Ronnie O’Sullivan says China in pole position to ‘monopolise’ snooker, as he unveils new academy in Singapore

  • Chinese players could dominate snooker in future, the seven-time world champion said, ‘China seems to be better placed to monopolise the game’
  • O’Sullivan, in Singapore for the launch of his new academy, said Ding Junhui was a trailblazer for snooker in China and had inspired many to take up the sport

Snooker legend Ronnie O’Sullivan said Monday that China is primed to “monopolise” the sport and boasts three or four players who have recently emerged as potential world champions.

Speaking during a trip to Singapore to mark the launch of his new snooker academy, the reigning seven-time world champion also predicted the game was set to grow rapidly in Asia.

“China have done a really good job of, over the last 20 years, bringing a lot of young talent into the game,” said the 46-year-old Englishman nicknamed “The Rocket”.

World No 1 and seven-time snooker world champion Ronnie O’Sullivan talks to the media at his newly opened Ronnie O’Sullivan academy in Singapore. Photo: AFP

O’Sullivan said Ding Junhui, a trailblazer for snooker in China, was “fantastic” and had inspired many others.

“Just recently there’s been three or four very, very good Chinese players that have come through that are possibly potential world champions.”

Chinese players could “possibly” dominate snooker in future, he said, adding: “China seems to be better placed to monopolise the game.”


Other Chinese stars to have emerged in recent years include the 22-year-old Yan Bingtao, who won the Masters last year, and Zhao Xintong, 25.

While the world rankings are still dominated by Britons – with O’Sullivan top of the pile – Zhao has risen to sixth and Yan is 15th.

O’Sullivan, who last month won his seventh snooker World Championship title – equalling Stephen Hendry’s modern-day record – did however add there was still a chance for other countries to rival China’s progress.

The fast growth of the game in the world’s most populous nation does not “mean other countries can’t get their act together and try and do the same as what China’s doing”, he said.

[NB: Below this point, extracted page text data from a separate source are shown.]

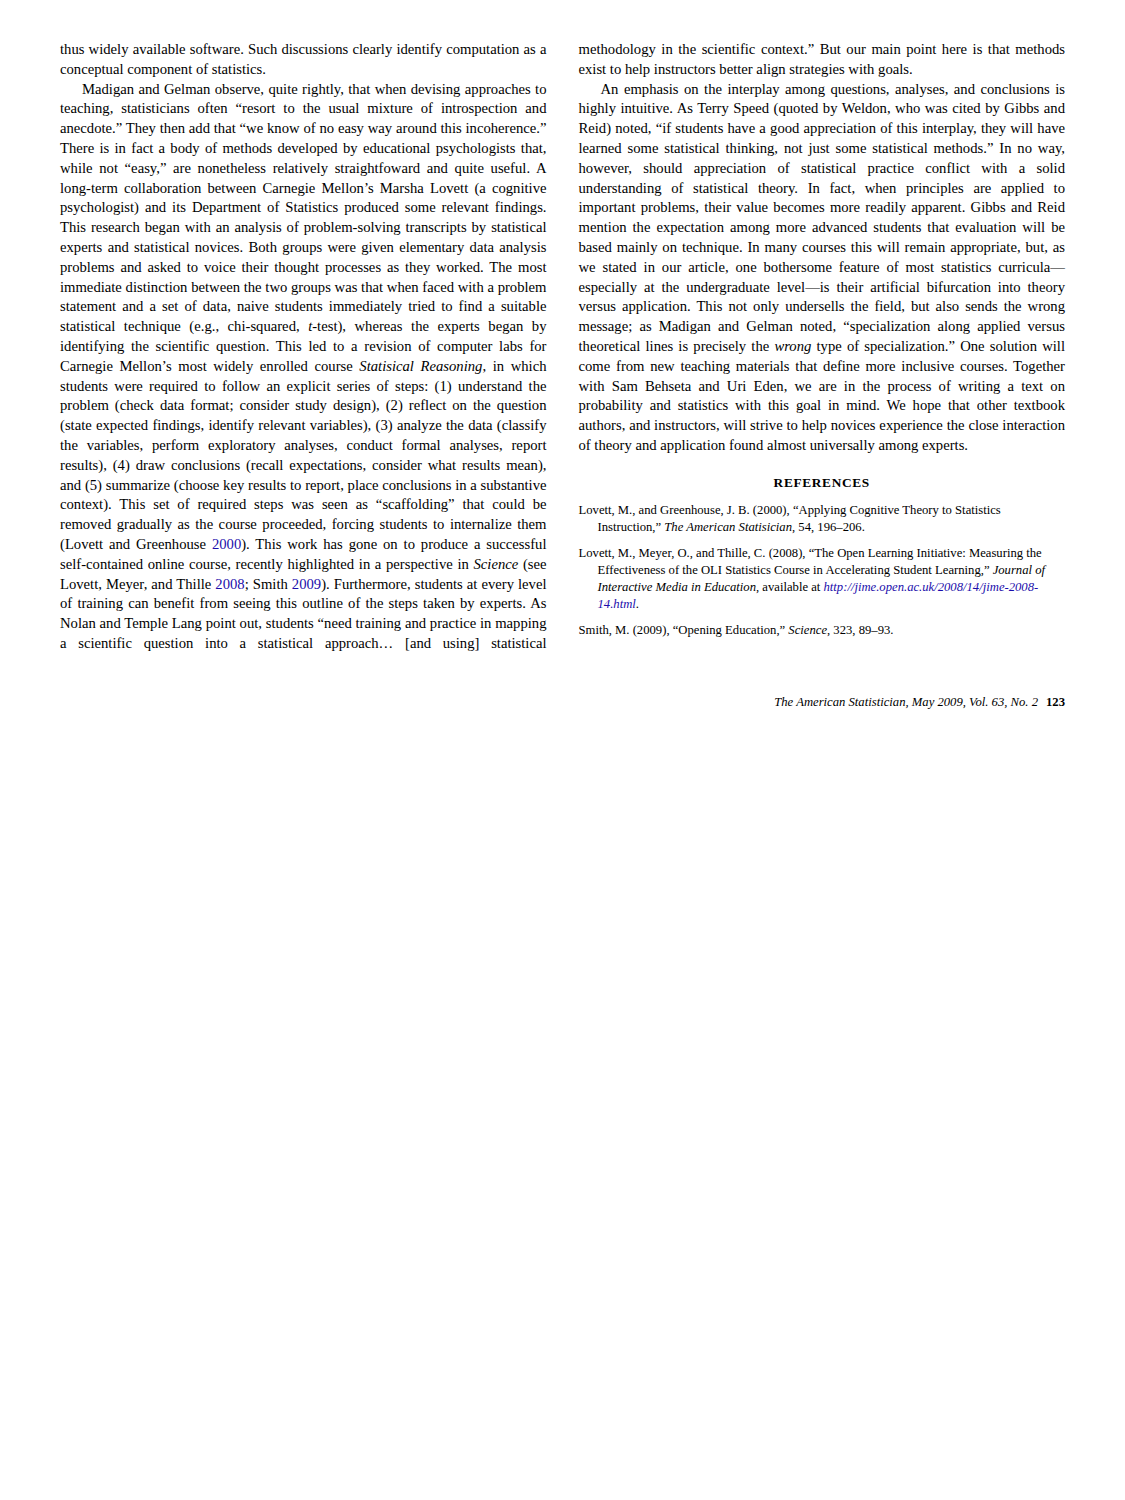thus widely available software. Such discussions clearly identify computation as a conceptual component of statistics.
Madigan and Gelman observe, quite rightly, that when devising approaches to teaching, statisticians often “resort to the usual mixture of introspection and anecdote.” They then add that “we know of no easy way around this incoherence.” There is in fact a body of methods developed by educational psychologists that, while not “easy,” are nonetheless relatively straightfoward and quite useful. A long-term collaboration between Carnegie Mellon’s Marsha Lovett (a cognitive psychologist) and its Department of Statistics produced some relevant findings. This research began with an analysis of problem-solving transcripts by statistical experts and statistical novices. Both groups were given elementary data analysis problems and asked to voice their thought processes as they worked. The most immediate distinction between the two groups was that when faced with a problem statement and a set of data, naive students immediately tried to find a suitable statistical technique (e.g., chi-squared, t-test), whereas the experts began by identifying the scientific question. This led to a revision of computer labs for Carnegie Mellon’s most widely enrolled course Statisical Reasoning, in which students were required to follow an explicit series of steps: (1) understand the problem (check data format; consider study design), (2) reflect on the question (state expected findings, identify relevant variables), (3) analyze the data (classify the variables, perform exploratory analyses, conduct formal analyses, report results), (4) draw conclusions (recall expectations, consider what results mean), and (5) summarize (choose key results to report, place conclusions in a substantive context). This set of required steps was seen as “scaffolding” that could be removed gradually as the course proceeded, forcing students to internalize them (Lovett and Greenhouse 2000). This work has gone on to produce a successful self-contained online course, recently highlighted in a perspective in Science (see Lovett, Meyer, and Thille 2008; Smith 2009). Furthermore, students at every level of training can benefit from seeing this outline of the steps taken by experts. As Nolan and Temple Lang point out, students “need training and practice in mapping a scientific question into a statistical approach… [and using] statistical methodology in the scientific context.” But our main point here is that methods exist to help instructors better align strategies with goals.
An emphasis on the interplay among questions, analyses, and conclusions is highly intuitive. As Terry Speed (quoted by Weldon, who was cited by Gibbs and Reid) noted, “if students have a good appreciation of this interplay, they will have learned some statistical thinking, not just some statistical methods.” In no way, however, should appreciation of statistical practice conflict with a solid understanding of statistical theory. In fact, when principles are applied to important problems, their value becomes more readily apparent. Gibbs and Reid mention the expectation among more advanced students that evaluation will be based mainly on technique. In many courses this will remain appropriate, but, as we stated in our article, one bothersome feature of most statistics curricula—especially at the undergraduate level—is their artificial bifurcation into theory versus application. This not only undersells the field, but also sends the wrong message; as Madigan and Gelman noted, “specialization along applied versus theoretical lines is precisely the wrong type of specialization.” One solution will come from new teaching materials that define more inclusive courses. Together with Sam Behseta and Uri Eden, we are in the process of writing a text on probability and statistics with this goal in mind. We hope that other textbook authors, and instructors, will strive to help novices experience the close interaction of theory and application found almost universally among experts.
References
Lovett, M., and Greenhouse, J. B. (2000), “Applying Cognitive Theory to Statistics Instruction,” The American Statisician, 54, 196–206.
Lovett, M., Meyer, O., and Thille, C. (2008), “The Open Learning Initiative: Measuring the Effectiveness of the OLI Statistics Course in Accelerating Student Learning,” Journal of Interactive Media in Education, available at http://jime.open.ac.uk/2008/14/jime-2008-14.html.
Smith, M. (2009), “Opening Education,” Science, 323, 89–93.
The American Statistician, May 2009, Vol. 63, No. 2123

O’Sullivan gives a lesson to Singapore’s national player Jaden Ong at his new academy in Singapore. Photo: AFP

Widely regarded as the most naturally talented player in snooker history, O’Sullivan was in Singapore to officially launch the Ronnie O’Sullivan Snooker Academy, which will seek to nurture talent in Asia.


And he predicted snooker’s popularity in the region was set to grow.

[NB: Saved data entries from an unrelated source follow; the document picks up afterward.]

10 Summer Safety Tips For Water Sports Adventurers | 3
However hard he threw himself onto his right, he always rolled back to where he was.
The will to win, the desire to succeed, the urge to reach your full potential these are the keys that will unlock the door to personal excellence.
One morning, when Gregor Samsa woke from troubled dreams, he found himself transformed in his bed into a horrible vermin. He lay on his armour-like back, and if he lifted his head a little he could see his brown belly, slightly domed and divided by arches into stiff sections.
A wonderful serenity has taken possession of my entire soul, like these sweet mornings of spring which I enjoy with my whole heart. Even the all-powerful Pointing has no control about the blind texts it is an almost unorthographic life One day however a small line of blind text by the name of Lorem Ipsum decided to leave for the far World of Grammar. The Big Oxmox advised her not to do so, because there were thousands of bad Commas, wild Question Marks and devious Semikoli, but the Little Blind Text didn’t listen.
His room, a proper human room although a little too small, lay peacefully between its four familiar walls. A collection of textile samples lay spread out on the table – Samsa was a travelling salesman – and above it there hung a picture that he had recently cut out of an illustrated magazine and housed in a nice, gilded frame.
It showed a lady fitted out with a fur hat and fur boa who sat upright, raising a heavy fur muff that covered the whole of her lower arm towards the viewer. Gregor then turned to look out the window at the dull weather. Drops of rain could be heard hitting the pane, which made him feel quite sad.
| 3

“Every time when we come to Asia – China, Thailand, Singapore – there is just that excitement,” he said.


“I definitely think if the sport wants to grow and be as big as possibly golf, tennis … I think maybe this (Asia) is the place that it could happen.”

O’Sullivan is set to take part in an exhibition tournament on Saturday in Singapore alongside China’s Zhao and women’s world champion Nutcharut “Mink” Wongharuthai of Thailand.

Despite his many achievements in snooker, O’Sullivan conceded that he did not have much interest in the game, beyond playing it.


“I don’t really have an interest that much in snooker,” he said, echoing previous comments he has made on his complex relationship with the sport.

“I like to play it, but other than that, I just don’t get involved in it … I don’t really know what goes on in the snooker world.”

He also refused to be drawn on whether he might retire soon.


“I’ve never had a plan what I want to do,” he said. “First and foremost, I just enjoy my life.”